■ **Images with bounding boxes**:
####
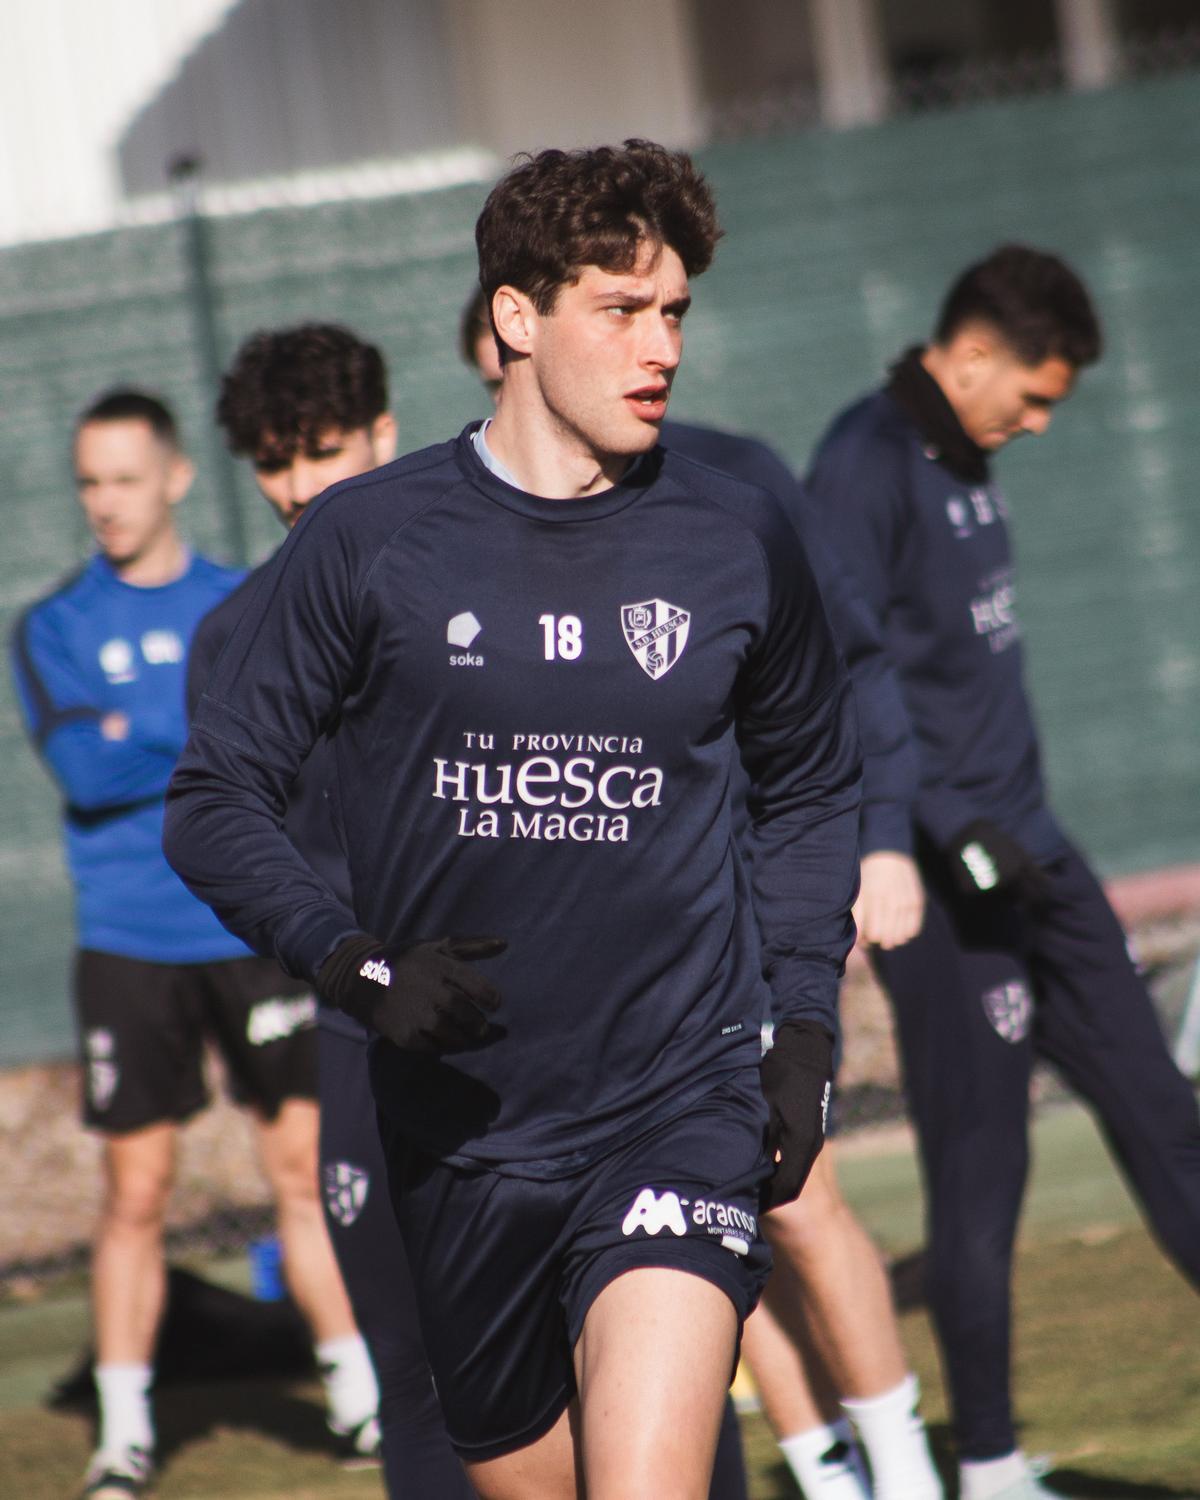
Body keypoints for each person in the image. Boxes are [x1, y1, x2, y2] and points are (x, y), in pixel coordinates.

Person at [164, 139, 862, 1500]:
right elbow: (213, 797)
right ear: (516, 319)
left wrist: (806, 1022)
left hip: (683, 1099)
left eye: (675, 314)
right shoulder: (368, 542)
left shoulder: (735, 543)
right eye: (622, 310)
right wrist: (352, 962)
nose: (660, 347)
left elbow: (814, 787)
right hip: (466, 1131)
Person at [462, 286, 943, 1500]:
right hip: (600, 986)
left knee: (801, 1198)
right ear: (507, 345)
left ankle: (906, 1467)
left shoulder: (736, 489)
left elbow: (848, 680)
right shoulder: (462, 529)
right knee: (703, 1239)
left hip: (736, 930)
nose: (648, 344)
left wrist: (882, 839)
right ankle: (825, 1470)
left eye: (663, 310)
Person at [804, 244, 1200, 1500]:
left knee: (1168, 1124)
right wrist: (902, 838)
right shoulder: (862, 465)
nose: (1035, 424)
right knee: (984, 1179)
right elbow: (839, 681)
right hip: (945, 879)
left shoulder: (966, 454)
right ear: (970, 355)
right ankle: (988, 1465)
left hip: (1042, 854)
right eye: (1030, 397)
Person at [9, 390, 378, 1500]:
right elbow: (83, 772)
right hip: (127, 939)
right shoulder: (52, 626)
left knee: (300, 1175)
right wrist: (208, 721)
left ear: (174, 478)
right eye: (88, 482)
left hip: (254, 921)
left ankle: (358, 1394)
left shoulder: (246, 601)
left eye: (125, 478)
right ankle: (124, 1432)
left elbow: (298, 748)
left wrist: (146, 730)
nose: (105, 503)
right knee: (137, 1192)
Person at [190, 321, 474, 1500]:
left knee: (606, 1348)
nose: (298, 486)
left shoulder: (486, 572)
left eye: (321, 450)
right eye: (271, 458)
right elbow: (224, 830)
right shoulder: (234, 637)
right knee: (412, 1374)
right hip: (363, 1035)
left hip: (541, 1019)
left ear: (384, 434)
####
■ **Exercise**:
Retype each line above exactly. Leave the images out.

■ **Answer space**:
Body keypoints for each person in the image. Boxes are [x1, y1, x2, y2] and points are (x, y), in pixel coordinates.

Person at [164, 139, 862, 1500]:
right elbow: (213, 797)
right ear: (516, 319)
left wrist: (806, 1022)
left hip: (683, 1099)
left eye: (675, 314)
right shoulder: (368, 542)
left shoulder: (735, 543)
right eye: (622, 310)
right wrist: (352, 962)
nose: (660, 347)
left elbow: (814, 787)
right hip: (466, 1131)
Person at [462, 286, 943, 1500]:
right hip: (600, 986)
left knee: (801, 1198)
right ear: (507, 345)
left ankle: (906, 1467)
left shoulder: (736, 489)
left elbow: (848, 680)
right shoulder: (462, 529)
right knee: (703, 1239)
left hip: (736, 930)
nose: (648, 344)
left wrist: (882, 839)
right ankle: (825, 1470)
left eye: (663, 310)
Person at [804, 244, 1200, 1500]:
left knee: (1168, 1124)
right wrist: (902, 838)
right shoulder: (862, 465)
nose: (1035, 424)
right knee: (984, 1179)
right elbow: (839, 681)
right hip: (945, 879)
left shoulder: (966, 454)
right ear: (970, 355)
right ankle: (988, 1465)
left hip: (1042, 854)
right eye: (1030, 397)
Person at [9, 390, 378, 1500]:
right elbow: (83, 772)
right hip: (127, 939)
right shoulder: (52, 626)
left knee: (300, 1175)
right wrist: (208, 721)
left ear: (174, 478)
right eye: (88, 482)
left hip: (254, 921)
left ankle: (358, 1394)
left shoulder: (246, 601)
left eye: (125, 478)
right ankle: (124, 1432)
left elbow: (298, 748)
left wrist: (146, 730)
nose: (105, 503)
right knee: (137, 1192)
Person at [190, 321, 474, 1500]:
left knee: (606, 1348)
nose: (298, 486)
left shoulder: (486, 572)
left eye: (321, 450)
right eye: (271, 458)
right elbow: (224, 830)
right shoulder: (234, 637)
right knee: (412, 1374)
right hip: (363, 1035)
left hip: (541, 1019)
left ear: (384, 434)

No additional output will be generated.